Ferrets themselves are natural predators, inheriting from their wild polecat ancestors the instinct to regard small mammals and birds as potential prey, even if they have never seen a rabbit or a vole before. It’s exactly the same as with feline kittens. They may have been born and brought up in a house but it does not take them long to recognise mice and birds in the outside world as something they want to catch and kill, even when there is no mum to show them. Ferrets may not be as effective predators as their wild ancestors but the recognition and the inclination remains. This means that ferrets are not natural companions for small pet species or birds such poultry species. Even if a ferret shows no interest or even recognition most of the time, how can anyone be sure that ‘instinct’ may one day resurface? Equally, most small animals that are prey species will have the instinct to be fearful of ferrets and other potential predators, again even without ever having encountered one before. There are lots of tragic cases of ferrets attacking pet rabbits, guinea-pigs, hamsters and so on, as well as killing chickens, ducklings and pigeons. This does not automatically mean that anyone who keeps ferrets should not keep small mammals or birds, but is it fair to expect them to live in close contact? It would seem to be inviting a disaster and can we be sure there is no distress to the potential prey species? I know many people who do keep small furries and birds as well as their beloved ferrets but most, if not all, do not let them ever come into contact. Personally, I do not see the point in even letting them meet, let alone interact. Maybe some people like to try to demonstrate that they have mastery of animal instinct, I don’t know. If that’s a reason, it seems to have more to do with a personal agenda than with responsible ownership. I’m all in favour of the lion lying down with the lamb and so forth, but I would not presume to be the one powerful or knowledgeable enough to put it to the test! It was traumatic enough for me when Ivy Ferret (pronounced Fur-ray) found a straying stick insect and, forgetting her usual gentle nature, found it greatly to her taste!
When discussing whether species can live together, it’s also worth a brief mention that illness can be transmitted from one species to another so it is important to find out what health precautions should be taken. Ferrets can pick up fleas, worms and other parasites from dogs and cats whilst canine distemper can be fatal to ferrets. Preventative health care important at the best of times but probably even more so when multiple species are owned.
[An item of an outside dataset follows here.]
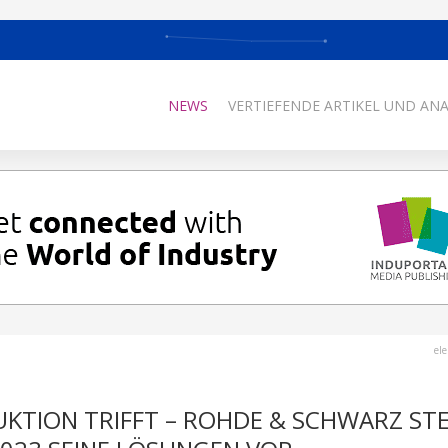
NEWS
VERTIEFENDE ARTIKEL UND AN
el
KTION TRIFFT – ROHDE & SCHWARZ ST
In summary, it is possible for a variety of species to be kept as pets in the same household, but it comes down to the owner’s responsibility to understand the basic behaviour and temperament of the species of animals with whom they choose to share their lives, and not to deliberately put those animals into situations where there could be risk of physical or psychological harm. With a bit of careful thought and some basic knowledge of animal behaviour, it’s not too difficult to have a happy family - amongst the pets at least!